Page-level text extractions:
[Start of Attachment]
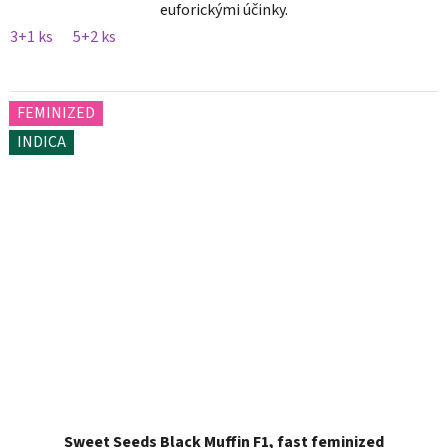
euforickými účinky.
3+1 ks
5+2 ks
FEMINIZED
INDICA
Sweet Seeds Black Muffin F1, fast feminized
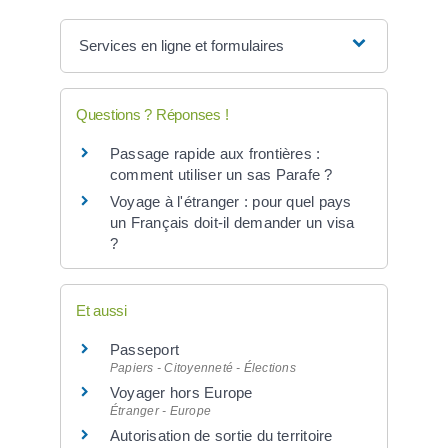
Services en ligne et formulaires
Questions ? Réponses !
Passage rapide aux frontières :
comment utiliser un sas Parafe ?
Voyage à l'étranger : pour quel pays
un Français doit-il demander un visa
?
Et aussi
Passeport
Papiers - Citoyenneté - Élections
Voyager hors Europe
Étranger - Europe
Autorisation de sortie du territoire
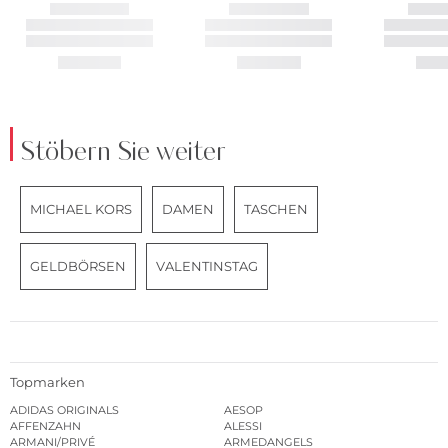
Stöbern Sie weiter
MICHAEL KORS
DAMEN
TASCHEN
GELDBÖRSEN
VALENTINSTAG
Topmarken
ADIDAS ORIGINALS
AESOP
AFFENZAHN
ALESSI
ARMANI/PRIVÉ
ARMEDANGELS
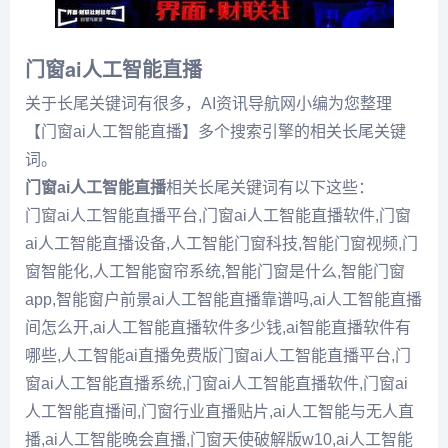
门窗ai人工智能直播
关于长尾关键词有很多，AI资讯导航网小编为您整理
【门窗ai人工智能直播】多个搜索引擎的相关长尾关键
词。
门窗ai人工智能直播
相关长尾关键词有以下这些：
门窗ai人工智能直播平台,门窗ai人工智能直播软件,门窗
ai人工智能直播设备,人工智能门窗科技,智能门窗视频,门
窗智能化,人工智能窗帘系统,智能门窗是什么,智能门窗
app,智能窗户前景ai人工智能直播靠谱吗,ai人工智能直播
间怎么开,ai人工智能直播软件多少钱,ai智能直播软件有
哪些,人工智能ai直播免费版门窗ai人工智能直播平台,门
窗ai人工智能直播系统,门窗ai人工智能直播软件,门窗ai
人工智能直播间,门窗行业直播贴片,ai人工智能与无人直
播,ai人工智能晚会直播,门窗天使破解版w10,ai人工智能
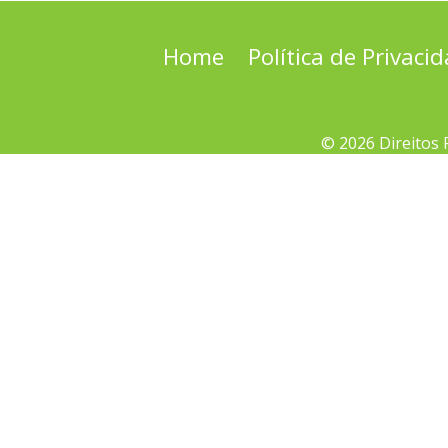
Home
Política de Privaci
© 2026 Direitos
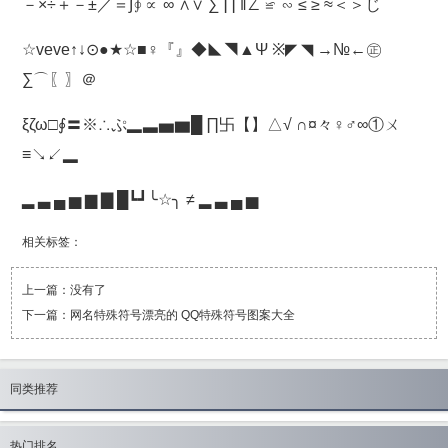
－×÷＋－±／＝∫∮∝ ∞ ∧∨ ∑ ∏ ‖∠ ≌ ∽ ≤ ≥ ≈＜＞じ
☆veve↑↓⊙●★☆■♀『』◆◣◥▲Ψ ※◤ ◥ →№←㊣
∑⌒〖〗＠
ξζω□∮〓※∴ぷ▂▃▅▆█ ∏卐【】△√ ∩¤々♀♂∞①ㄨ
≡↘↙▂
▂ ▃ ▄ ▅ ▆ ▇ █┗┛╰☆╮ ≠ ▂ ▃ ▄ ▅
相关标签：
上一篇：没有了
下一篇：
网名特殊符号漂亮的 QQ特殊符号图案大全
同类推荐
热门排名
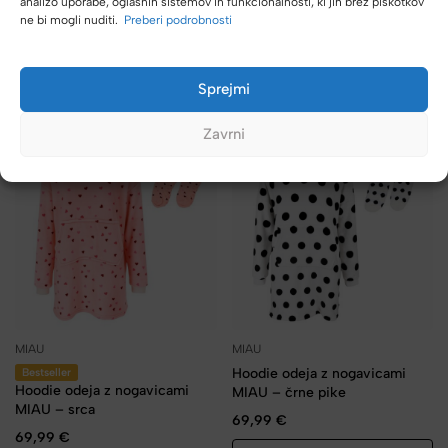
analizo uporabe, oglasnih sistemov in funkcionalnosti, ki jih brez piškotkov
MIAU – bele pike
MIAU – modro/roza
ne bi mogli nuditi.
Preberi podrobnosti
69,99
€
69,99
€
DODAJ V KOŠARICO
DODAJ V KOŠARICO
Sprejmi
Zavrni
MIAU
MIAU
Hoodie odeja z nogavicami
Bestseller
Hoodie odeja z nogavicami
MIAU – črne pike
MIAU – srca
69,99
€
69,99
€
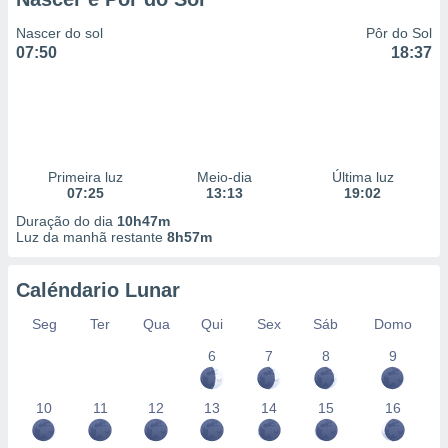
Nascer do sol
Pôr do Sol
07:50
18:37
Primeira luz
Meio-dia
Última luz
07:25
13:13
19:02
Duração do dia
10h47m
Luz da manhã restante
8h57m
Caléndario Lunar
Seg
Ter
Qua
Qui
Sex
Sáb
Domo
6
7
8
9
10
11
12
13
14
15
16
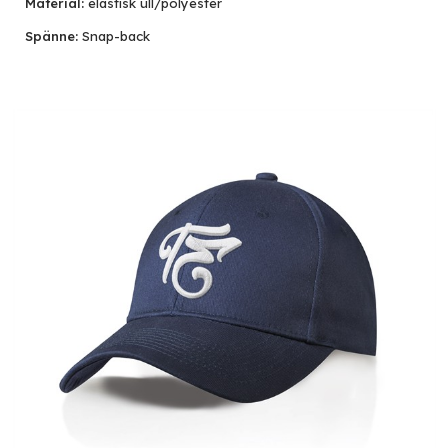
Material:
elastisk ull/polyester
Spänne:
Snap-back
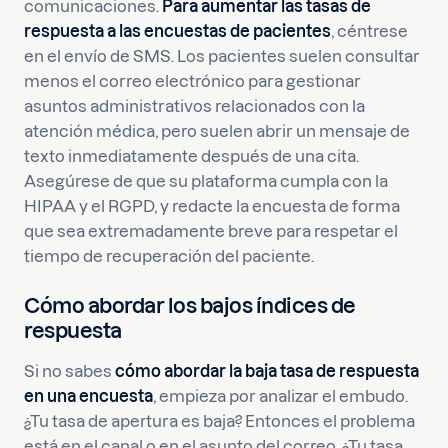
comunicaciones.
Para aumentar las tasas de
respuesta a las encuestas de pacientes
, céntrese
en el envío de SMS. Los pacientes suelen consultar
menos el correo electrónico para gestionar
asuntos administrativos relacionados con la
atención médica, pero suelen abrir un mensaje de
texto inmediatamente después de una cita.
Asegúrese de que su plataforma cumpla con la
HIPAA y el RGPD, y redacte la encuesta de forma
que sea extremadamente breve para respetar el
tiempo de recuperación del paciente.
Cómo abordar los bajos índices de
respuesta
Si no sabes
cómo abordar la baja tasa de respuesta
en una encuesta
, empieza por analizar el embudo.
¿Tu tasa de apertura es baja? Entonces el problema
está en el canal o en el asunto del correo. ¿Tu tasa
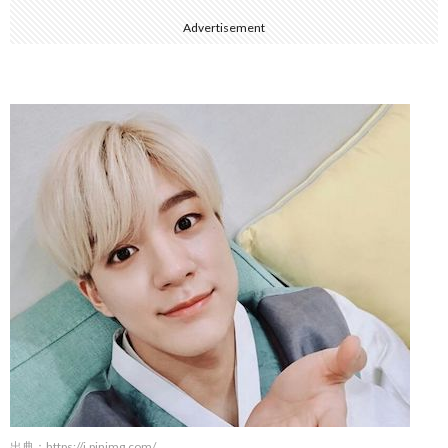
Advertisement
出典：
https://i.pinimg.com/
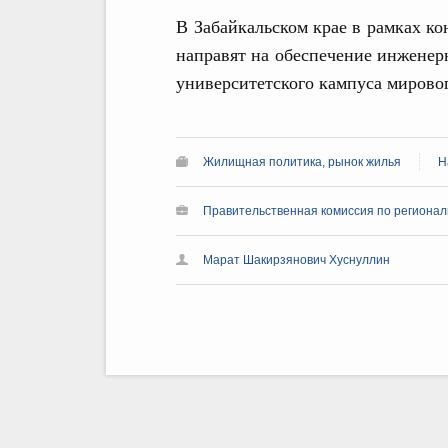
В Забайкальском крае в рамках ко
направят на обеспечение инженер
университетского кампуса мировог
Жилищная политика, рынок жилья
Н
Правительственная комиссия по региона
Марат Шакирзянович Хуснуллин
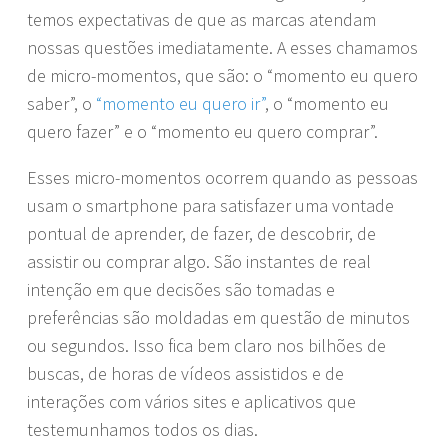
temos expectativas de que as marcas atendam
nossas questões imediatamente. A esses chamamos
de micro-momentos, que são: o “momento eu quero
saber”, o
“momento eu quero ir”
, o “momento eu
quero fazer” e o “momento eu quero comprar”.
Esses micro-momentos ocorrem quando as pessoas
usam o smartphone para satisfazer uma vontade
pontual de aprender, de fazer, de descobrir, de
assistir ou comprar algo. São instantes de real
intenção em que decisões são tomadas e
preferências são moldadas em questão de minutos
ou segundos. Isso fica bem claro nos bilhões de
buscas, de horas de vídeos assistidos e de
interações com vários sites e aplicativos que
testemunhamos todos os dias.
[End of Attachment]
● Task requirements
Retrieve every line above holding the word "correo".

● Result of the task
menos el correo electrónico para gestionar
está en el canal o en el asunto del correo. ¿Tu tasa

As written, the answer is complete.